Tuesday, October 14, 2014

What Kind of Mom are YOU?

Hello Momma's and Happy Tuesday!

I belong to a moms group here in my hometown that meets during the school year, basically, every Thursday. This is my first full year I will will be attending as we just moved here last year and I'm SUPER excited about it. It's a great group of women, all ages, that meet at a local church to encourage each other while our kids play in the children's nursery (AKA Adult Time!). This group follows MOM to MOM Ministry's, which are booklets and videos basically about motherhood and how to navigate it with a forgiving heart. Why am I telling you this? Well, one of my Thursday meetings hit home hard and I feel the message is a great one for all of us moms just trying to keep our head above water sometimes.

This section talked about What Kind of Mother are You. It had so many good points about how every mom is going to parent differently, even maybe from how their own mother parented and thats OK. It also explained what kind of parent God calls us to be. I'm going to focus in on the points of the section that hit closest to home, for me.

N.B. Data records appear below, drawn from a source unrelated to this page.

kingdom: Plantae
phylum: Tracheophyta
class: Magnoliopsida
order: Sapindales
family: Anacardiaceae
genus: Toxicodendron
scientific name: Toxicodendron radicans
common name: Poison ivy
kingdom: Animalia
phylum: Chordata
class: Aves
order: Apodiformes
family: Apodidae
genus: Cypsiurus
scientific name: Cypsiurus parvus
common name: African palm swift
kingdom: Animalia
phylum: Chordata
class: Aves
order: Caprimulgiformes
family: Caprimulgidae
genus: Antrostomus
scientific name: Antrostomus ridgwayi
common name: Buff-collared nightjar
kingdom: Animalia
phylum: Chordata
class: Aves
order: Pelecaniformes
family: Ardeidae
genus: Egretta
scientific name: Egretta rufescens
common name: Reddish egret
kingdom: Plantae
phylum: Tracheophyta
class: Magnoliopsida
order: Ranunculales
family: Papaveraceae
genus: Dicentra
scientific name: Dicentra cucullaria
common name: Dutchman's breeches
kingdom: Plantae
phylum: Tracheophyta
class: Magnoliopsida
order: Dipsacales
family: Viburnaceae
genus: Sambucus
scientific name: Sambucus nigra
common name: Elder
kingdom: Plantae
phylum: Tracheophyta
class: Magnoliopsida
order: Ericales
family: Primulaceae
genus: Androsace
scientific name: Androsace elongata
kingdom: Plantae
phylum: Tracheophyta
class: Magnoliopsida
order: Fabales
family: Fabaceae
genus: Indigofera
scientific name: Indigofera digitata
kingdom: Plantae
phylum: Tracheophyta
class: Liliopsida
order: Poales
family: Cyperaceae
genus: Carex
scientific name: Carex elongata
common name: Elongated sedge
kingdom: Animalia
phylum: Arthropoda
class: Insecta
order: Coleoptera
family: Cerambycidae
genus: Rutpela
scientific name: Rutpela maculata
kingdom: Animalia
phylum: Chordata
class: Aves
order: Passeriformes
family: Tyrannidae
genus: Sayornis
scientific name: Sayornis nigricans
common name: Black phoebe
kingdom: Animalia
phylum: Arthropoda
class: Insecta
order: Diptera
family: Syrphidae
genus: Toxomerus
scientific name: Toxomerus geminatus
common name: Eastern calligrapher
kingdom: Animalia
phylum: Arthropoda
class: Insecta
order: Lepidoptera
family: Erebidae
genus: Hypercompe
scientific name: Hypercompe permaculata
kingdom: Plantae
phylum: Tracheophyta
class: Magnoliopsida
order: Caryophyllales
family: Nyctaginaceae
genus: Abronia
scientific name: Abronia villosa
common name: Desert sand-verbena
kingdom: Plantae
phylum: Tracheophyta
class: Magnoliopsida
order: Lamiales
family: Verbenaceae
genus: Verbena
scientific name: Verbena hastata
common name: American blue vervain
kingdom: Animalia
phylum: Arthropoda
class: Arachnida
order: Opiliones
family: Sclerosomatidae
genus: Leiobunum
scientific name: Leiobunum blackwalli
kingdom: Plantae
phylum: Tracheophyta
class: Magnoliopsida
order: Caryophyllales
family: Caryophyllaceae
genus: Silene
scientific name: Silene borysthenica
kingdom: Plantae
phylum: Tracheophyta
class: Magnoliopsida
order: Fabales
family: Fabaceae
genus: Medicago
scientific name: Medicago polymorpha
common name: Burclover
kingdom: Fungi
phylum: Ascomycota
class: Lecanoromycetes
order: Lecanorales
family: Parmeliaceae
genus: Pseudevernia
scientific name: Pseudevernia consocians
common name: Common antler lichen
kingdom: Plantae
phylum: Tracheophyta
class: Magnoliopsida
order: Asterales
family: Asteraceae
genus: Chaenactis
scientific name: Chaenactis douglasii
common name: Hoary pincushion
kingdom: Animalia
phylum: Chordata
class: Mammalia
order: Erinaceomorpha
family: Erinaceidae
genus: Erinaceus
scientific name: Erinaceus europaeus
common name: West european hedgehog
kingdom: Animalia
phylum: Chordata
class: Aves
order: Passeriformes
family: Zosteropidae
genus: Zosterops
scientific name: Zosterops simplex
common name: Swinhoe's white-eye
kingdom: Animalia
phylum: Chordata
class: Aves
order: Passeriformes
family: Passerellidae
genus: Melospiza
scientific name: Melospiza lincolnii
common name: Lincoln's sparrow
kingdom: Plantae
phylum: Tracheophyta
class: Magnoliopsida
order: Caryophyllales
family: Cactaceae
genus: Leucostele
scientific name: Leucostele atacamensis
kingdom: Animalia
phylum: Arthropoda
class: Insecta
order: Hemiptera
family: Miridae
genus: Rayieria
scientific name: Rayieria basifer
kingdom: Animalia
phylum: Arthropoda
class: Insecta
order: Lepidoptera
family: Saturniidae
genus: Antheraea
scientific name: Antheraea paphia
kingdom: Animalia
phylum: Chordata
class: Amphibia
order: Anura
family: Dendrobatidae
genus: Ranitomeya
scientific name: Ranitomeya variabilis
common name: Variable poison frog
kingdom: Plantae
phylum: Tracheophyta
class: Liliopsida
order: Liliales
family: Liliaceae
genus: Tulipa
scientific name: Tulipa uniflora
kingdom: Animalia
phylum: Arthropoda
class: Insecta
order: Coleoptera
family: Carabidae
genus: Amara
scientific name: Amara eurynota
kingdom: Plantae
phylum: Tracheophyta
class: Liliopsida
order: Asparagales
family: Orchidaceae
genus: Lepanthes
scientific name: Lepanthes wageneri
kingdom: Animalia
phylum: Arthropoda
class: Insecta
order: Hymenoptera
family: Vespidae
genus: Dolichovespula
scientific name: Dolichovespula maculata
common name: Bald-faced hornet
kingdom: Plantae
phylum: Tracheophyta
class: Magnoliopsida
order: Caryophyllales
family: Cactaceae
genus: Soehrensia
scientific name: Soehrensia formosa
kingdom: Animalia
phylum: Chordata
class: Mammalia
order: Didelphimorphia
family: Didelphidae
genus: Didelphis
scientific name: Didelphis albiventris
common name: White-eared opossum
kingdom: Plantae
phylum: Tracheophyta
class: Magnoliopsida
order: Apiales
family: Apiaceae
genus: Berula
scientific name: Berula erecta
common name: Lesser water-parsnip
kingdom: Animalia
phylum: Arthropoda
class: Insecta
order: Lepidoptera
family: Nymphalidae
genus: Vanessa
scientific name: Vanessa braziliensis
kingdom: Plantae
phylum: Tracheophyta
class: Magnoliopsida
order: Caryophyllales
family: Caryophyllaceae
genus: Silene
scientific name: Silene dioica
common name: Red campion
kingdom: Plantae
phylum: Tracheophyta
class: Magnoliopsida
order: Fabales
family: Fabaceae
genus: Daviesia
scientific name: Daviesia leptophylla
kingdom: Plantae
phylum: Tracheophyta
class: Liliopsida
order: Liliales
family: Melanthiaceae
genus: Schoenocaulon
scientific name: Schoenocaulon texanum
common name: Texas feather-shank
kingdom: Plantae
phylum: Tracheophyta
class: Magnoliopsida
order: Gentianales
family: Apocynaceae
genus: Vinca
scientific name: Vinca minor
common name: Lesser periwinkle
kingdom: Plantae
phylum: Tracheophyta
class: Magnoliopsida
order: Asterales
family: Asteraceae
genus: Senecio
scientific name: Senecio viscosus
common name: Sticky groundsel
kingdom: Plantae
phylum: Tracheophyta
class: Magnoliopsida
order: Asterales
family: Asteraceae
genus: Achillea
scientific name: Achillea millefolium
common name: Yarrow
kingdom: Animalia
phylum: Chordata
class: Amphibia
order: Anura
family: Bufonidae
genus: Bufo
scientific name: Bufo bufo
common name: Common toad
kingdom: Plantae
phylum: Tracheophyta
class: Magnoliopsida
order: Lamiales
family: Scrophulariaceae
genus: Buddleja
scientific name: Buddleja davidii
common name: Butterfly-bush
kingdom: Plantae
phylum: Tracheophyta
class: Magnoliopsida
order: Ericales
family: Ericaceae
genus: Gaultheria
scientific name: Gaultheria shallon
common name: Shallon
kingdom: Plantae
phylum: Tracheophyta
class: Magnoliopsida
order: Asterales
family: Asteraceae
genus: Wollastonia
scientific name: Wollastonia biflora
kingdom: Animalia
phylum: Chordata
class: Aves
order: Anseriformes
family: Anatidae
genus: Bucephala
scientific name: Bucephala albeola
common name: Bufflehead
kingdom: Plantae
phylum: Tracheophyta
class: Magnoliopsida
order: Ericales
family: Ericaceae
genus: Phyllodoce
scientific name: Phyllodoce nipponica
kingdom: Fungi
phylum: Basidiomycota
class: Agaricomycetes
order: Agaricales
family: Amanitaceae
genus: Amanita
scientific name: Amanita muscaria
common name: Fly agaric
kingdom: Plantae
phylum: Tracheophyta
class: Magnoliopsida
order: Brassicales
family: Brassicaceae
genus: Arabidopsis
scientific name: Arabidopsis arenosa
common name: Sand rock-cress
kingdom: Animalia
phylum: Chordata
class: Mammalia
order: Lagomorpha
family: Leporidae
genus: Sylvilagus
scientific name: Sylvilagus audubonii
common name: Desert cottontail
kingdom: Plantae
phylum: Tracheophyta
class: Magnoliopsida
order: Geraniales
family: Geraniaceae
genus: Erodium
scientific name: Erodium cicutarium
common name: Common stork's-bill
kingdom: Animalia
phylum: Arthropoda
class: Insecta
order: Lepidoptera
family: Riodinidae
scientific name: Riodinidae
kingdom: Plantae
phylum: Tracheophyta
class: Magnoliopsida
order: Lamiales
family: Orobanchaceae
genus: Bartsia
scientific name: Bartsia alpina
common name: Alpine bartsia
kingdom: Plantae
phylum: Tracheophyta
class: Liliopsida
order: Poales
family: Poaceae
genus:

  1. Attempting to "do it all" will only "do you in"
    • We all know that Pinterest Mom who has the perfect home and cute Bento Box lunches she sends off with her perfectly primed child to school right? Wait,  you don't know her? Me either! My point... Social Media only shows us what that person wants us to see, usually the good, not the bad. Which brings me to my next point.
  2. Lose the "What would people think" perspective
    • It doesn't matter what your neighbor/best friend/ mom/etc thinks of how you're raising your child. Are you breastfeeding, great. Formula feeding, great. Does your child sleep in bed with you, awesome. Oh, yours is sleeping through the night in their crib, way to go! The only thing that matters is what God thinks. Are we Providing, Protecting, Preparing and Passing it on. It DOES NOT matter how we get these goals accomplished, but that we take care of our children the best we can. 
  3. You're not your mom, you're their mom
    • This can apply to more than just that statement. I'm basically going to say that one thing I've learned since becoming a mother is that EVERY child is different. What may work for one may fail miserably for another. What your mom tells you worked wonders for her maybe be polar opposite with what works for your child. Shut those voices out if they're stressing you. You're mom and friends/family can come with great advice sometimes that might just save your life, but that doesn't mean ALL advice is good advice. Learn what's best for your child. 
  4. Keep the Most Important Thing the Most Important Thing
    • Love your children. This by far is the easiest thing to do and is not measured by the size of the bow on her head, contrary to what a picture of a beaming child might tell you with a hashtag that reads #thebiggerthebowthebetterthemommy. Be happy for that momma though, she's having a good day and we can all agree we want to shout from the roof top when we're having a good day! 

I am sure throughout my future posts you will learn about my struggles as a mother that will make you understand why these four points stood out to me. If I explained them now this post would be entirely too long and you would be bored if you even had the time to finish it during your child's nap!

I hope that you can look at these points, however, and be reminded that what ever you're doing, it's the right thing and you're doing great.

<3 Lindsey

2 comments:

  1. I'm hoping all of our sessions are this good. I definitely come out of them feeling a lot better about myself as a parent! :). I'll be share the ones that I think are a great message for all mothers to hear!